The negotiations cover FCA’s Brampton and Windsor assembly plants in Ontario, which typically combine to build more than 500,000 vehicles annually, as well as a casting plant in Toronto. Talks between Unifor and FCA follow those between the union and Ford Motor Co., which ended after a three-year contract was ratified on Monday with 81 percent support from voting workers.

The negotiations affect about 9,000 hourly workers, according to Unifor.

Dias said it remained “awfully early” in talks to draw any conclusions about how they might go. Bargaining between the company and union formally resumed this week in Toronto after being put on pause for the Ford talks.

“We’re spending a lot of time on the local issues,” Dias told Automotive News Canada Friday. “FCA has yet to tell us that they’re accepting the pattern, but they will. They understand the way the system works, so I don’t think that’ll be a problem. My preoccupation is about product and stability. We’ve got everybody working right now, to say the least.”

FCA, in a statement released Friday afternoon, said: “FCA Canada welcomes the opportunity to move our discussions with Unifor forward. We are committed to reaching an agreement that will allow us to continue investing in our future and create opportunities for our employees, their families and the communities where we live and work.” 

Unifor is looking to secure at least one new product for assembly at the Windsor plant, which builds the Chrysler Pacifica, Voyager and Grand Caravan minivans. The third shift at the Windsor plant was cut earlier this year amid declining sales in the segment, costing about 1,500 workers their jobs.

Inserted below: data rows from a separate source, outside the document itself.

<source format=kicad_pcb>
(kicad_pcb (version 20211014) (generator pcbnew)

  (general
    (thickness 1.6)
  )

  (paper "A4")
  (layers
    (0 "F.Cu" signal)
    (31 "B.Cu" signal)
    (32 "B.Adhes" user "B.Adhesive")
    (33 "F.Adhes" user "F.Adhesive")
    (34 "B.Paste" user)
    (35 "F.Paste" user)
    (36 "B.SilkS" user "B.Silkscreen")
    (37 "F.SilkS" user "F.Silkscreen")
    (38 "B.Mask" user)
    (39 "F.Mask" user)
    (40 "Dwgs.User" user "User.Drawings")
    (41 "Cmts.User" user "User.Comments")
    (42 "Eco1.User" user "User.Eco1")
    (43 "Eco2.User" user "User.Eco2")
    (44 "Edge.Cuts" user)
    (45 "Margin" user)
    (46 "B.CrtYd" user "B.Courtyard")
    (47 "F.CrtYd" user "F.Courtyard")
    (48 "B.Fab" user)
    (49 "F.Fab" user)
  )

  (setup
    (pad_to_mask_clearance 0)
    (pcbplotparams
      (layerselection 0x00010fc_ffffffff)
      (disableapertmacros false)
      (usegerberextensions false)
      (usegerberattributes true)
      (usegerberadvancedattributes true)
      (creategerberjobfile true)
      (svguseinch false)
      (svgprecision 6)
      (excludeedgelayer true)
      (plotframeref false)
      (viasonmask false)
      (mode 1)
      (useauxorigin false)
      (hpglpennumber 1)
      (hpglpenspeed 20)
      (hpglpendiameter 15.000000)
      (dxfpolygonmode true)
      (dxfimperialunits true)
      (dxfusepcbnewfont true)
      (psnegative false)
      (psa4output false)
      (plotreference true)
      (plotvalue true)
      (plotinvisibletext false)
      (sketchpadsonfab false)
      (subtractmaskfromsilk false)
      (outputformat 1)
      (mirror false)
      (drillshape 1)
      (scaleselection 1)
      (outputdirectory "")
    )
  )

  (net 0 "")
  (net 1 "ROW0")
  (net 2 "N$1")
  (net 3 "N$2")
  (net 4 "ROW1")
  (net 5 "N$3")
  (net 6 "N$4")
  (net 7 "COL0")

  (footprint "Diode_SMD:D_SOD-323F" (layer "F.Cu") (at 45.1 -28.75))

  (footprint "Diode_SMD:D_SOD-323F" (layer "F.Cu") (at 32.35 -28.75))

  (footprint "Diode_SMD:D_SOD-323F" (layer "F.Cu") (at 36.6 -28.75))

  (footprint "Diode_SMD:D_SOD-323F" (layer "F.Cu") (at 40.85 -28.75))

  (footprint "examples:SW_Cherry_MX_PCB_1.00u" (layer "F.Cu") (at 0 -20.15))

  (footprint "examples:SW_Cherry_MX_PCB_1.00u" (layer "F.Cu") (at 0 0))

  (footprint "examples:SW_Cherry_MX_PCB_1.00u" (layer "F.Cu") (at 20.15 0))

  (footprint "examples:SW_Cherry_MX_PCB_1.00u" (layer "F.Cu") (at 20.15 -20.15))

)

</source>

The union also seeks clarity on the future of the Brampton plant, which builds the Dodge Charger, Dodge Challenger and Chrysler 300. The Charger and Challenger are believed to be solidly profitable vehicles for FCA. But they’re based on aging platforms, and the union has said it remains unclear what the long-term plans for the plant are.

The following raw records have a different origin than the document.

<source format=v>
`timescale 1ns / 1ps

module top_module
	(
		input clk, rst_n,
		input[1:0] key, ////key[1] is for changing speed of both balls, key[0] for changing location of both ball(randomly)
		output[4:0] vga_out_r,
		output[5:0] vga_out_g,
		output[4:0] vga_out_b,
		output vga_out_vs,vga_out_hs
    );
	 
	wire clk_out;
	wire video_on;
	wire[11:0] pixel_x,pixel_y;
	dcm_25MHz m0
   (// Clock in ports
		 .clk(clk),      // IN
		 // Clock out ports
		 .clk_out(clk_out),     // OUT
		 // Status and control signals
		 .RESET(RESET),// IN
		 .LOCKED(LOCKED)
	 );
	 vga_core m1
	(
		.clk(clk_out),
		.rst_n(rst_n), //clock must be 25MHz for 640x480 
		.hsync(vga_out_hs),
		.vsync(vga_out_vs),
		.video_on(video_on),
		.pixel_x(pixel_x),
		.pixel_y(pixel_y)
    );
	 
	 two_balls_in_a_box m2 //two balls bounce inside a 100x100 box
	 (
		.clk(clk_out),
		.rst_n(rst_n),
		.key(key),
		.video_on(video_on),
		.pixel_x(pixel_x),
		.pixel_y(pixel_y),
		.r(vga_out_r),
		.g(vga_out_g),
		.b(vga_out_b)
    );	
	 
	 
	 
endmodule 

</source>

Unifor seeks to pattern the FCA deal, as well as an eventual contract with General Motors, off of the one it recently secured with Ford. The three-year Ford contract includes raises, bonuses and a two-year reduction in the wage grow-in period for new hires. Ford also committed to invest CDN$1.95 billion in its Canadian facilities, mostly for a retooling of its Oakville, Ontario, plant beginning in 2024 to build electric vehicles.

If no tentative deal is reached by the Oct. 14 deadline, FCA workers represented by Unifor could go on strike, halting production of all of the company’s vehicles built in Canada.

The Windsor plant built 287,854 minivans in 2019, while the Brampton plant assembled 222,870 cars, according to the Automotive News Data Center. Production at both plants this year through August was down more than 30 percent from a year earlier due to the COVID-19 pandemic, which shut down North American vehicle production for about two months.

FCA said late last month that it would idle the Windsor plant for three weeks starting Sept. 28 to “better align with market demand.”